**Work required:**
Here the job is to transcribe only the lines from the one containing "left_click(41, 100)" through the last line below, exactly as written; please leave out pictures.

(Items from a dataset)
--- START ---

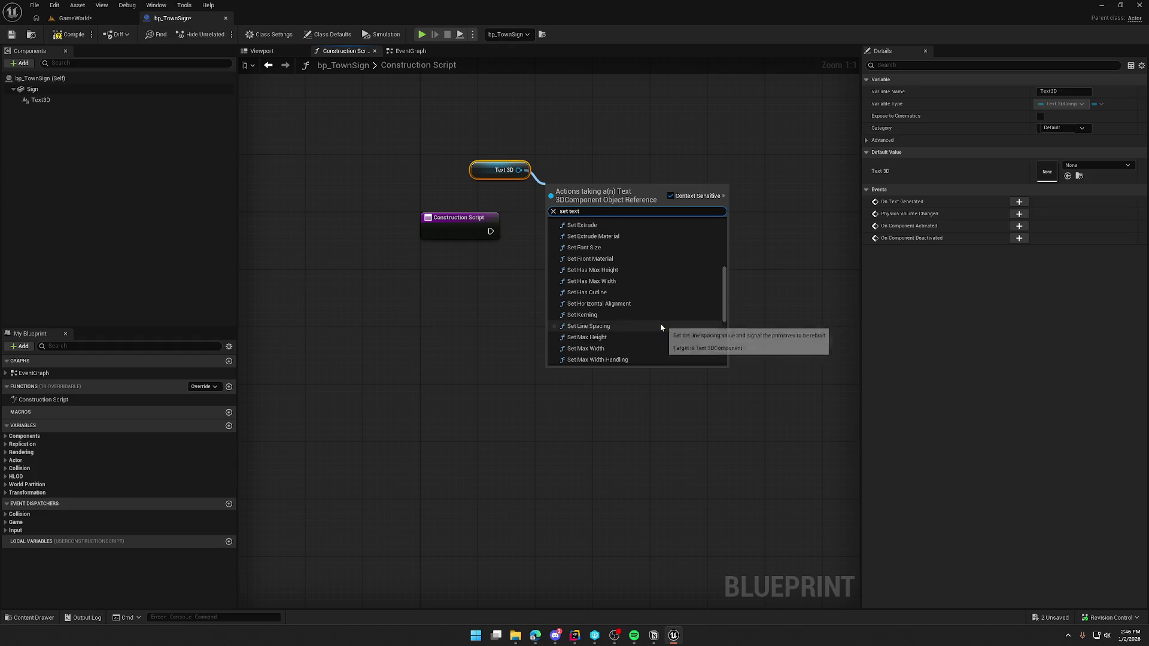
scroll(658, 326, "up", 3)
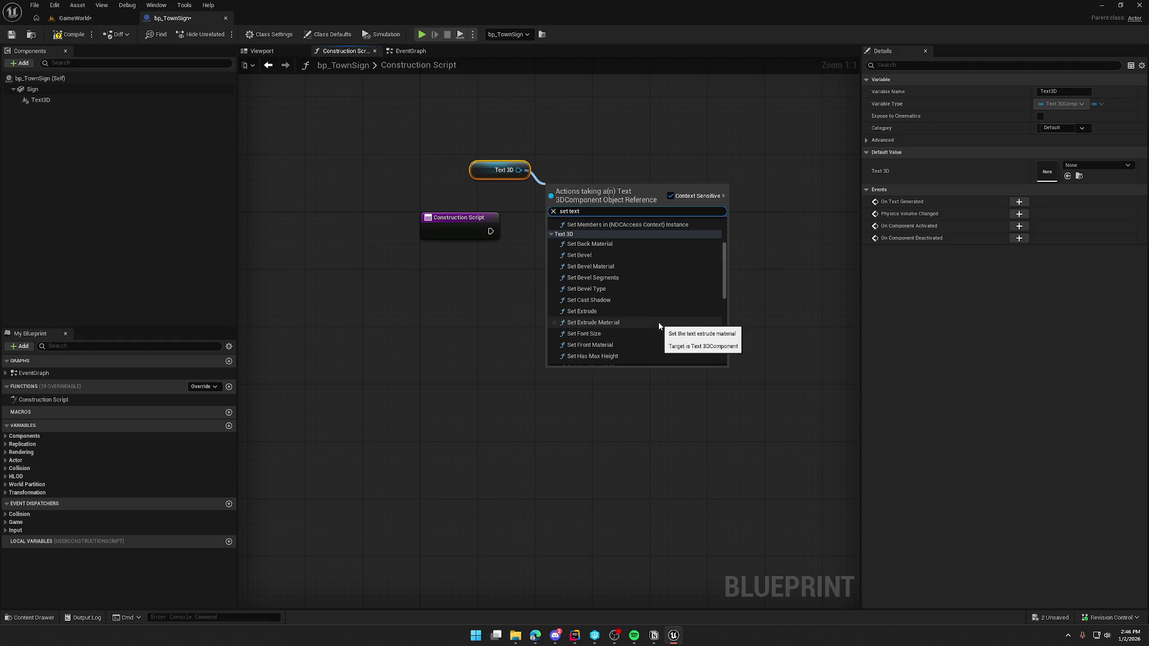
scroll(658, 325, "up", 3)
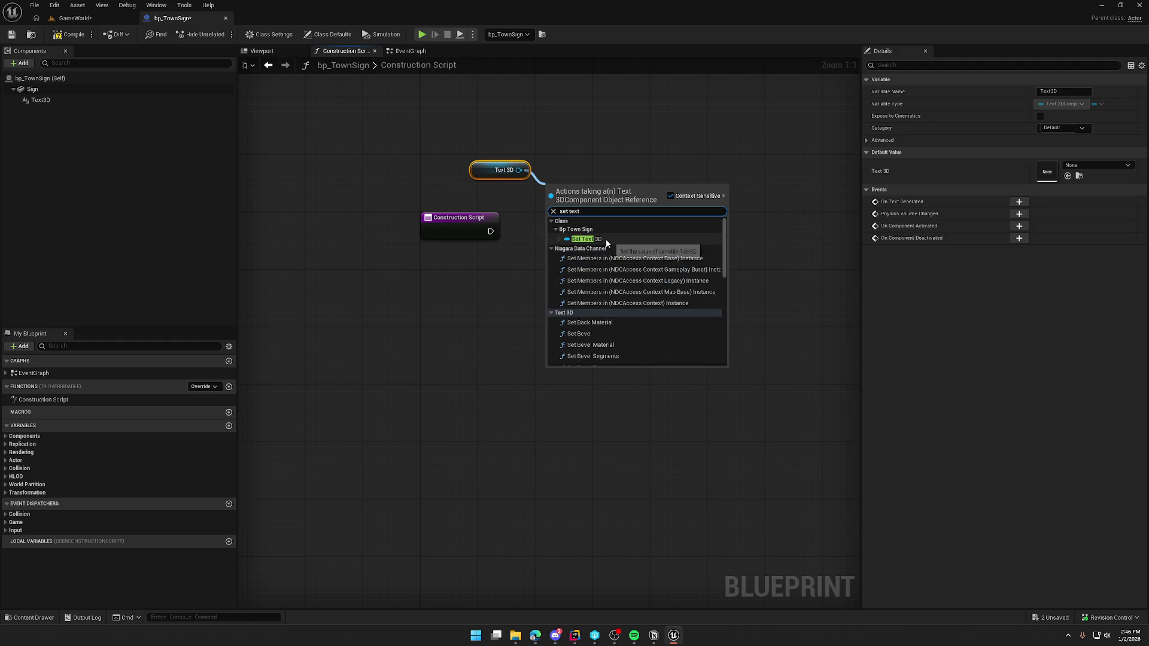
left_click(634, 157)
Add a Set Text node for the Text3D component from its 'set text' action list
left_click(41, 100)
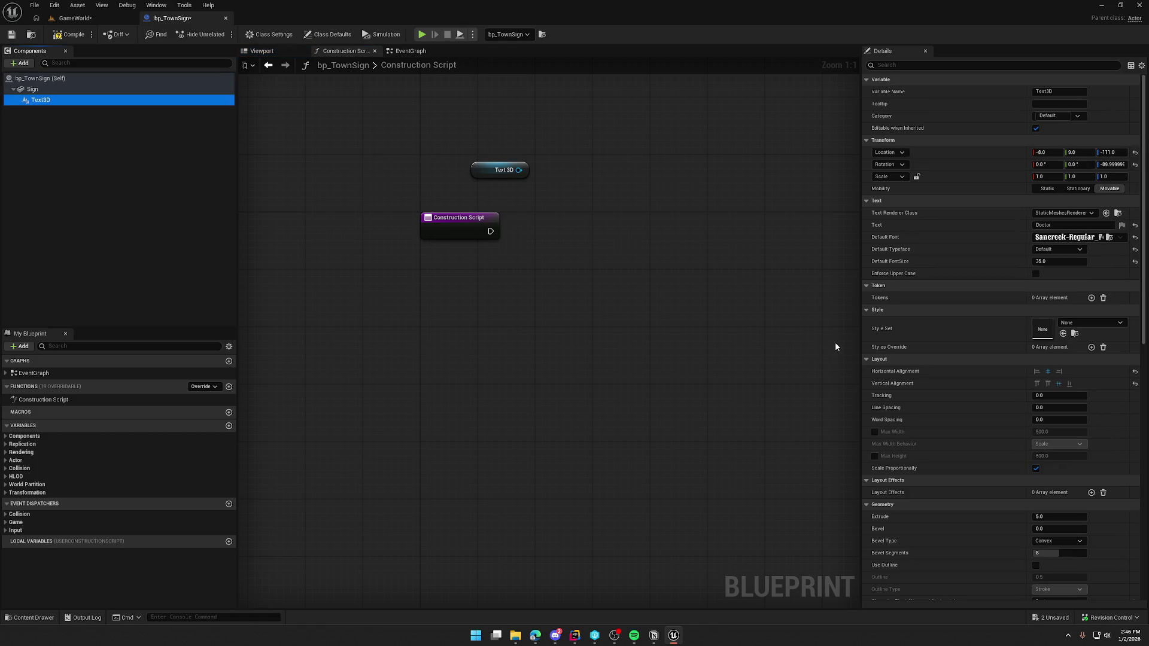
left_click_drag(518, 170, 557, 187)
type("set text")
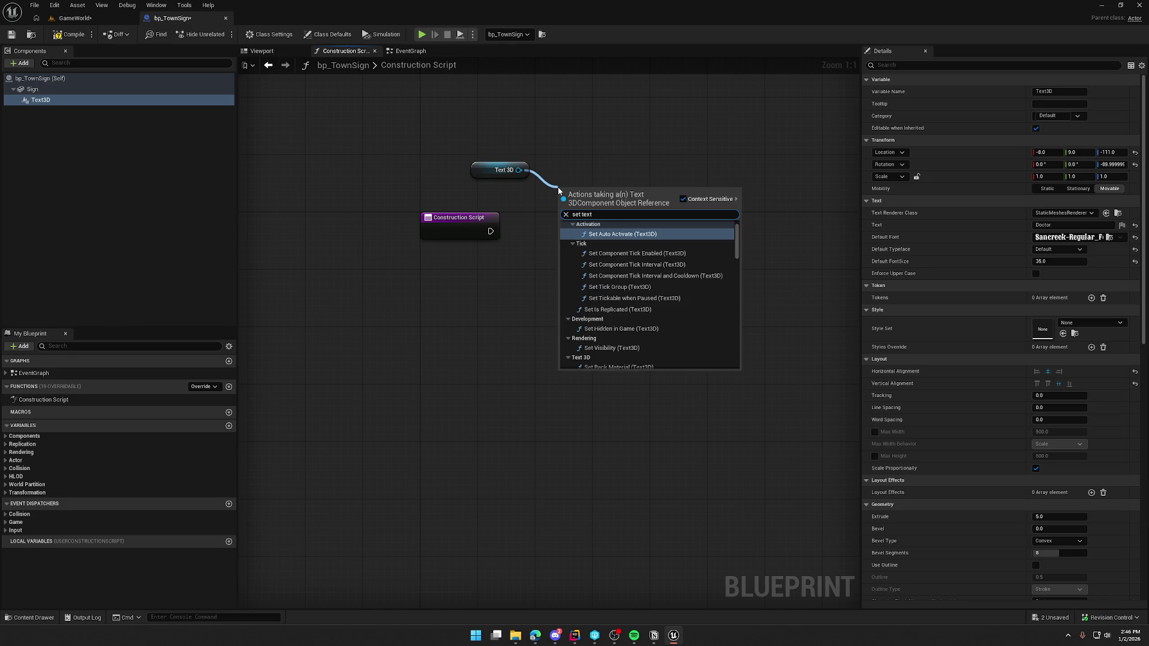
scroll(676, 268, "up", 1)
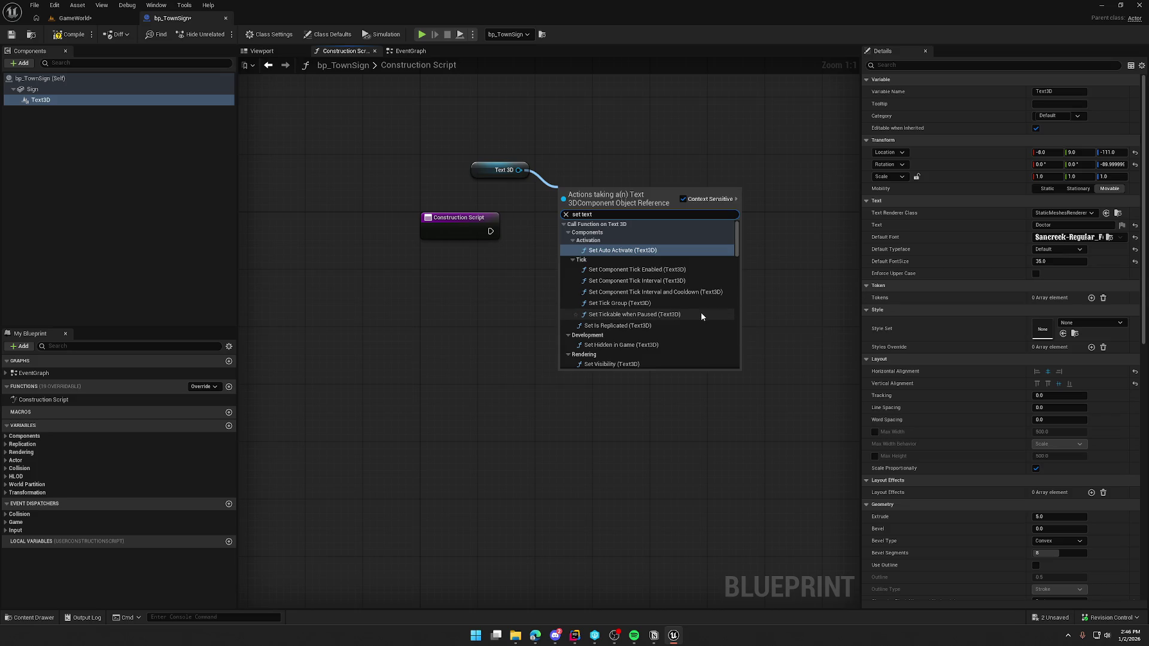
scroll(702, 314, "down", 5)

--- END ---

**Completed exercise:**
left_click(41, 100)
left_click_drag(518, 170, 557, 187)
type("set text")
scroll(676, 268, "up", 1)
scroll(702, 314, "down", 5)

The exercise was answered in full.